A Scratch-Off Card Is Helping People Finish a 2,000-Year-Old Jewish Practice
A small scratch-off card is helping people accomplish something surprisingly difficult: remembering to do the same simple ritual every day for 49 days.
This spring, more than 2,000 Exploring Judaism Omer Scratch-Off Counters have been preordered. It’s a colorful 6×9 card designed to help Jews count the days of the Counting of the Omer, the 49-day period between Passover and Shavuot.
The ritual itself is ancient: each evening during this seven-week period, Jews mark the passing days as a spiritual journey from liberation to revelation. But in practice, many people struggle to keep up with the daily habit.
That’s where the scratch-off card comes in.
Designed by Exploring Judaism, a project of USCJ and the Rabbinical Assembly, the card turns the practice into a tactile ritual. Each day’s count is hidden under a scratch-off circle, revealing the number underneath as users move through the 49 days. (Fridays are not scratchable, in line with halakhic prohibitions on Shabbat activities.) The card includes the blessing and instructions for counting, making it easy to keep in a prayer book, on a desk, or on the fridge.
This is the second year the cards have been produced, and Rabbi Mordechai Rackover, Executive Editor of Exploring Judaism, says the response has been unexpectedly emotional.
Last year, many users shared that the card helped them complete the entire count for the first time in their lives – a meaningful milestone for a mitzvah that requires consistency night after night.
“I counted the Omer for the first time last year,” wrote one participant. “I thought the scratch-off counter was a wonderful way to make sure I was counting daily!”
Others turned the ritual into a daily travel companion.

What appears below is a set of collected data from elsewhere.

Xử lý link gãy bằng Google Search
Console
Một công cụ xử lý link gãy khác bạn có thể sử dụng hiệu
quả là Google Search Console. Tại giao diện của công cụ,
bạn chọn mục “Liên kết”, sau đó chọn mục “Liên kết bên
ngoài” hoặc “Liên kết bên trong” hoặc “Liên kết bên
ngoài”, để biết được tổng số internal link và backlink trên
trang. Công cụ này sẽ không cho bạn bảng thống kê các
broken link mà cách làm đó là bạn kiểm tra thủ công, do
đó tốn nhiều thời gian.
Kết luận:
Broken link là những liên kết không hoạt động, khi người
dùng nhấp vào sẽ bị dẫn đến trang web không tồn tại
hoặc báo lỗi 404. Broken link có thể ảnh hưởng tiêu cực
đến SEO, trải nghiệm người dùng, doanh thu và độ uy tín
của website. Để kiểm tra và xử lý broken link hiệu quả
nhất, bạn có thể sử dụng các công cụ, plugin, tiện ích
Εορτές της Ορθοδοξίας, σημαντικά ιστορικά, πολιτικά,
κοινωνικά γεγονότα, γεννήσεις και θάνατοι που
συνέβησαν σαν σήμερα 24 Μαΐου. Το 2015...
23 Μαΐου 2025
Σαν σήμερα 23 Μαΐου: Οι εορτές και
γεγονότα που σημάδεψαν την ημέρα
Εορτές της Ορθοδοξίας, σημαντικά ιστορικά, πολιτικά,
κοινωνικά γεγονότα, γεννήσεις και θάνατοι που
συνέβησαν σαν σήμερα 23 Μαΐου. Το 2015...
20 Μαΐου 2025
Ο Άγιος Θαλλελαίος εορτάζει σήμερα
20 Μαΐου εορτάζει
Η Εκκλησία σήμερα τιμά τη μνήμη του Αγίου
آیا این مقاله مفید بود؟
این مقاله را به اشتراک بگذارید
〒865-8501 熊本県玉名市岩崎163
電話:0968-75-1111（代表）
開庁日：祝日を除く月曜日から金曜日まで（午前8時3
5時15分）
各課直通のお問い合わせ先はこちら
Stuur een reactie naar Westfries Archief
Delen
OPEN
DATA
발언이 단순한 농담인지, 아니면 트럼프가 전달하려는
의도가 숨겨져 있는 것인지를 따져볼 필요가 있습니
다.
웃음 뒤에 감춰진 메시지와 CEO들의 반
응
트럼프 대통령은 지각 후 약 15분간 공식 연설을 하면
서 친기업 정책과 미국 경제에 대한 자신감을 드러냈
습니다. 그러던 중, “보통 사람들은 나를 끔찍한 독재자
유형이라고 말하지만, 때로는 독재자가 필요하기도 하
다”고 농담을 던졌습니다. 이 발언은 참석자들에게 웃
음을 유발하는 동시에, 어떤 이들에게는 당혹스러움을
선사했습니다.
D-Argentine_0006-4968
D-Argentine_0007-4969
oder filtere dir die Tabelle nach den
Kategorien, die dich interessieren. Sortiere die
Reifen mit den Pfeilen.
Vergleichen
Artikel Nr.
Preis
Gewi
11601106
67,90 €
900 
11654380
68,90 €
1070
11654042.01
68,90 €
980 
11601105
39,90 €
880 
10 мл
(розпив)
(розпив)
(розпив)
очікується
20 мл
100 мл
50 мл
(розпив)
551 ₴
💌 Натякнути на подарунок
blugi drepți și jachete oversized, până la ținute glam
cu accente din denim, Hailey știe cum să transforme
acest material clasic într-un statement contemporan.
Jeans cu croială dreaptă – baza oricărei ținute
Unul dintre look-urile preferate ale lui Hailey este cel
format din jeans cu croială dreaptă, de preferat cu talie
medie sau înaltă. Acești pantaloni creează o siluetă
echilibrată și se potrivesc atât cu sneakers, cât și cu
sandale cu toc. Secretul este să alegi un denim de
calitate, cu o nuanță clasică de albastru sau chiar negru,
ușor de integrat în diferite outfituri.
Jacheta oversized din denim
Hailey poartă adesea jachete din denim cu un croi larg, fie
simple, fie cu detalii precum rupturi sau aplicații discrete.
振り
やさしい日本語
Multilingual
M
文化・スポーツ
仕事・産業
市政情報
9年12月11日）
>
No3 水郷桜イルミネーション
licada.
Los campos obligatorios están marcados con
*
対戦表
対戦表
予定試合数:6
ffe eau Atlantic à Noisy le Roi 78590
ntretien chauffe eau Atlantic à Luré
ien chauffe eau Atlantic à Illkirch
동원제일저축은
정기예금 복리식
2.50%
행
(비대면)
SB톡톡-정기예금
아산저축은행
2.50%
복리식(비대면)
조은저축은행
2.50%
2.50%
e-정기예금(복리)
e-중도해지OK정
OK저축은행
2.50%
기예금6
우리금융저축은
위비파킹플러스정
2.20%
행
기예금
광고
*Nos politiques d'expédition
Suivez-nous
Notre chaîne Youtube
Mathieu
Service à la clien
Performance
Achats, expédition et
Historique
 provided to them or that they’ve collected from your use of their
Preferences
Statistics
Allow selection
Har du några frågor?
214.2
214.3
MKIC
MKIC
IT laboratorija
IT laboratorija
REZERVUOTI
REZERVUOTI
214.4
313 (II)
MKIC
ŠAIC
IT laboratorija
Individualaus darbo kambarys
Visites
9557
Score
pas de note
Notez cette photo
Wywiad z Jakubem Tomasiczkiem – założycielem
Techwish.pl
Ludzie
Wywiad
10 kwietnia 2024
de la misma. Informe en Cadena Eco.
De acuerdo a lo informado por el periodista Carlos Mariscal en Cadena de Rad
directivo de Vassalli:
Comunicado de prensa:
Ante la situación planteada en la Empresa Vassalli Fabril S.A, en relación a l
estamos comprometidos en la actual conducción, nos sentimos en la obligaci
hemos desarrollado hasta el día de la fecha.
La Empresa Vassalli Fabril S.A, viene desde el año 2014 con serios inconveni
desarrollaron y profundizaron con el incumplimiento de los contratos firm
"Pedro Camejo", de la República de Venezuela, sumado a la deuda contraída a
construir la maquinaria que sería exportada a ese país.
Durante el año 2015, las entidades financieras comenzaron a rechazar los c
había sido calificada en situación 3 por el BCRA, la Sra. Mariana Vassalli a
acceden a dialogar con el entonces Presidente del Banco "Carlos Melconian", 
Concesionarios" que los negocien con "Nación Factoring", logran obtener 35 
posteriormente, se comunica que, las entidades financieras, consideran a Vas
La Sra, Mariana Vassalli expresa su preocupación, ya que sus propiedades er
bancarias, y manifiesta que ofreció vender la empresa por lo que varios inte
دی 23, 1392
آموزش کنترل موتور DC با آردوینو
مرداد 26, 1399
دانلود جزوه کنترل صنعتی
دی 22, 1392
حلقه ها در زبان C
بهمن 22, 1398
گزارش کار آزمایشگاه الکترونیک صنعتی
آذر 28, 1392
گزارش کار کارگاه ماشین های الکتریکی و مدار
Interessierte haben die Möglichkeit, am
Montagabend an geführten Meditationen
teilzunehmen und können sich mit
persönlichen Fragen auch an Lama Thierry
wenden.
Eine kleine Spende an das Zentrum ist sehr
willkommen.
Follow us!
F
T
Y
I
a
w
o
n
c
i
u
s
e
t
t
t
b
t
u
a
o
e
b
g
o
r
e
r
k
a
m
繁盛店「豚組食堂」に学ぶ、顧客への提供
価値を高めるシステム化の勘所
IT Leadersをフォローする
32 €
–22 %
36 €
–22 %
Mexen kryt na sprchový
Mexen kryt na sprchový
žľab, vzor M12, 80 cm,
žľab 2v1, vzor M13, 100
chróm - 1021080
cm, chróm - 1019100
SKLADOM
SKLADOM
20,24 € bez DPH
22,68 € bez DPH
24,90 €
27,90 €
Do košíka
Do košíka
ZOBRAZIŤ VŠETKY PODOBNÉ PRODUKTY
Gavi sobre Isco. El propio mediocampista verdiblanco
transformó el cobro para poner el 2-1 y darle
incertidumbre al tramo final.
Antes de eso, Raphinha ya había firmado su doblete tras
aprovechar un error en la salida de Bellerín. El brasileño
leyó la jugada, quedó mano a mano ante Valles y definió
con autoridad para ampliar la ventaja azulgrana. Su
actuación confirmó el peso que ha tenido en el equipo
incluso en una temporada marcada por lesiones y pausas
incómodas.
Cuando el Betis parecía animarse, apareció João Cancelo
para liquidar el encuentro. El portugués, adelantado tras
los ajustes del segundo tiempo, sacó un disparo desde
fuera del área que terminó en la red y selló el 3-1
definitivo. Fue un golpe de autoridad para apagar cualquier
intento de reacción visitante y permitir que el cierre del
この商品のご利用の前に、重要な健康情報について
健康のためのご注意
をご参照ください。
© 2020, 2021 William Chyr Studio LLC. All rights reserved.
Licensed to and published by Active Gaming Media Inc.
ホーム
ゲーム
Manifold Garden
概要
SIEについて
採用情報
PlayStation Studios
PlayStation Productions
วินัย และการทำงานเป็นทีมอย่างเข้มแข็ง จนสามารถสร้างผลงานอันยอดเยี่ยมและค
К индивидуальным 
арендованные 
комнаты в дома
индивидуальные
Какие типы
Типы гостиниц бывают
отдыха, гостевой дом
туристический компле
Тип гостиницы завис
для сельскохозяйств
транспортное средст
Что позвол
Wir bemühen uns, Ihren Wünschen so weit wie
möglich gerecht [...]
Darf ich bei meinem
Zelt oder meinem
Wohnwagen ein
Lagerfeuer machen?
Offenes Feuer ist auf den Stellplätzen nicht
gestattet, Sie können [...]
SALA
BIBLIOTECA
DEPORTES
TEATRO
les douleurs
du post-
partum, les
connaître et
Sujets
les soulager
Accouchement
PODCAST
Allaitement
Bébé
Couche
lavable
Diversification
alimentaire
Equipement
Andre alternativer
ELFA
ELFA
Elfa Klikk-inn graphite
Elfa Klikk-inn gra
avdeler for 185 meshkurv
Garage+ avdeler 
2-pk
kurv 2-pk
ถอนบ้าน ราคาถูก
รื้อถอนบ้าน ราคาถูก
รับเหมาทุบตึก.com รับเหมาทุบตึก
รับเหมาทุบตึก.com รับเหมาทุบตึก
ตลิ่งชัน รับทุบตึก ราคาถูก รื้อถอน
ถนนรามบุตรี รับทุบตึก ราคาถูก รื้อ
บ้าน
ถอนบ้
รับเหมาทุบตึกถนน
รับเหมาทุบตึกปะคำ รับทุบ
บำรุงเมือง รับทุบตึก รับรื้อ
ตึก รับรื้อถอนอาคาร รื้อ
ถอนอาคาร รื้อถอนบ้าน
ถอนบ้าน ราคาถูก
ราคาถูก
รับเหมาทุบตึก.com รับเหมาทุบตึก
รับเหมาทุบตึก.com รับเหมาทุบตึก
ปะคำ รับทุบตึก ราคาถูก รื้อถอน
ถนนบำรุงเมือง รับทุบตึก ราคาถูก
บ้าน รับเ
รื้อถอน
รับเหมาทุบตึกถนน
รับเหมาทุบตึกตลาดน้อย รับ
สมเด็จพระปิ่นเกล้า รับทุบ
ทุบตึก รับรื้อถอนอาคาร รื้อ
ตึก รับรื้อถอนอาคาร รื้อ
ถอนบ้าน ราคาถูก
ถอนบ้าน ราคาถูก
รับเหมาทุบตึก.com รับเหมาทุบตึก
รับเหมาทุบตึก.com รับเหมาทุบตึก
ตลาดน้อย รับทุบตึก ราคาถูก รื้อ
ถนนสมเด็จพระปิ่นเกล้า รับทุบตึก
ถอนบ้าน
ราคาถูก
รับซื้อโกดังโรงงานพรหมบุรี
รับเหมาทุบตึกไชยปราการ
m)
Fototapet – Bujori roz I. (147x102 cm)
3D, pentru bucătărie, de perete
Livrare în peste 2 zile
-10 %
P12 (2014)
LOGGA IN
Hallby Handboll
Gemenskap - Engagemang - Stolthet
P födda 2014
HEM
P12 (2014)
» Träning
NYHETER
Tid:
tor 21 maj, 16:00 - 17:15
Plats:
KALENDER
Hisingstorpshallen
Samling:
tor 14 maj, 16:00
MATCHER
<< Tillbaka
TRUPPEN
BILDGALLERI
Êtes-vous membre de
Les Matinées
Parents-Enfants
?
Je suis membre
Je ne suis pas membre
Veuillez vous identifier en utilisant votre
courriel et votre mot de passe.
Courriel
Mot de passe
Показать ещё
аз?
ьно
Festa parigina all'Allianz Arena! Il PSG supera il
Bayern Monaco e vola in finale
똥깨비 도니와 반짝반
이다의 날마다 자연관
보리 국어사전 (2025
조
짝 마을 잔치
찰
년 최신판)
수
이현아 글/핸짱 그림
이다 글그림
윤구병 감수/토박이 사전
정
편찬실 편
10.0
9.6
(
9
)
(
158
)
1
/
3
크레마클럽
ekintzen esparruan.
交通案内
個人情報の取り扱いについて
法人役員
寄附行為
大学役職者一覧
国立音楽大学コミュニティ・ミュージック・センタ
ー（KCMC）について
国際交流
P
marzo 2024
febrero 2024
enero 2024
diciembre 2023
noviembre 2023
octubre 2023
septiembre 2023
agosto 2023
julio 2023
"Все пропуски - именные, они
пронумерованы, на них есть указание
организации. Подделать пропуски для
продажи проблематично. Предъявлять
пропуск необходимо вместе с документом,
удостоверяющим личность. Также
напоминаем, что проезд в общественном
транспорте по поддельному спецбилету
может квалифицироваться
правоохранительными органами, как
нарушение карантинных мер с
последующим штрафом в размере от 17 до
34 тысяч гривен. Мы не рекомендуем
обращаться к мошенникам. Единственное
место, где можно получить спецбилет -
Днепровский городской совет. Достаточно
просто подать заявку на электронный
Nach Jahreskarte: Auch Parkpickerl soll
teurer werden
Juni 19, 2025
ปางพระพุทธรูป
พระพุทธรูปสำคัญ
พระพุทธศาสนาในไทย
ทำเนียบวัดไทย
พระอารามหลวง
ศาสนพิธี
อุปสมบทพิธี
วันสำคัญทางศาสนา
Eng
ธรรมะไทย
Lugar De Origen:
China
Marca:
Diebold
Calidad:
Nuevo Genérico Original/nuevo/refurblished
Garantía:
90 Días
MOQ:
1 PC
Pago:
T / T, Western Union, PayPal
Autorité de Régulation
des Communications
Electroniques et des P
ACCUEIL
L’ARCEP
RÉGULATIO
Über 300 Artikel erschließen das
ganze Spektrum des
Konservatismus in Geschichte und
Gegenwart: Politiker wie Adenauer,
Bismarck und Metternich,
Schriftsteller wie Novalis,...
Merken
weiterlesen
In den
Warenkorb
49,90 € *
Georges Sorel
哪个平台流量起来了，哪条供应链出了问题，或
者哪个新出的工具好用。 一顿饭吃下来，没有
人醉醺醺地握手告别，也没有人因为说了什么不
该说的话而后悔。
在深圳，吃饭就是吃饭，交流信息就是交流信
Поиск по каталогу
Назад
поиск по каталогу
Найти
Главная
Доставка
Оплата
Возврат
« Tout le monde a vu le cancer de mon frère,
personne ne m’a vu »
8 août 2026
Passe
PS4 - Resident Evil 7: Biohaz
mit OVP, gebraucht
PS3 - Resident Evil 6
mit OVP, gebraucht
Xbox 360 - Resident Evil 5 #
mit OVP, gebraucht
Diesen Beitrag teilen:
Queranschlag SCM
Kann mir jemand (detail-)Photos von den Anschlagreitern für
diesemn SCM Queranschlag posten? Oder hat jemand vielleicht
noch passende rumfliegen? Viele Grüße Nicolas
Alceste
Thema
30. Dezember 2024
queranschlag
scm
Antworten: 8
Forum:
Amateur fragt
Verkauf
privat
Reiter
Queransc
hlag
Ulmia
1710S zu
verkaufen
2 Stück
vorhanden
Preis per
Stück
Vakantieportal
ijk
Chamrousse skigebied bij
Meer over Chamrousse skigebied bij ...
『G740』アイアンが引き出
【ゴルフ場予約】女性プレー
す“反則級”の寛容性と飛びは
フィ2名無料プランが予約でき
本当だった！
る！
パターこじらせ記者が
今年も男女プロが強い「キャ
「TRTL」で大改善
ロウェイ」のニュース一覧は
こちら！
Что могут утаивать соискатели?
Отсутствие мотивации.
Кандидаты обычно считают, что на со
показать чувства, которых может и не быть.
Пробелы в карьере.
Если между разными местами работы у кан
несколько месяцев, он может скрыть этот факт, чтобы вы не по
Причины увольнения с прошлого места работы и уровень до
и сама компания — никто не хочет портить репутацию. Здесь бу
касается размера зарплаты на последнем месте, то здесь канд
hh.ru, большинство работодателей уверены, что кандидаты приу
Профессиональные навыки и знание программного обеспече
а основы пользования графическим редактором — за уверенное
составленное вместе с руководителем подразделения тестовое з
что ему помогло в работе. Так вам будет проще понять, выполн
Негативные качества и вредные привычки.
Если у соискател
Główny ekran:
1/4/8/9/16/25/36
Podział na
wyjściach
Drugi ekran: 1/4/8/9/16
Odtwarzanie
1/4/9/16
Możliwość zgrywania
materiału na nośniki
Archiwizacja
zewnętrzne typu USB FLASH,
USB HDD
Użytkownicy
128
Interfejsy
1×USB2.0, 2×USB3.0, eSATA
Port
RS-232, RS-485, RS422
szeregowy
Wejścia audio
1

One college student even documented the practice while backpacking across Europe, scratching off each day along the way and sharing the journey online.
For the creators, the project isn’t really about selling a product. It’s about lowering the barrier to participation in Jewish practice. By making the experience visual and interactive, the scratch-off card helps people build that habit one night at a time.
And for many participants, that small moment of ritual adds up.
After all, the goal of the Omer is simple: show up, count the day, and keep going.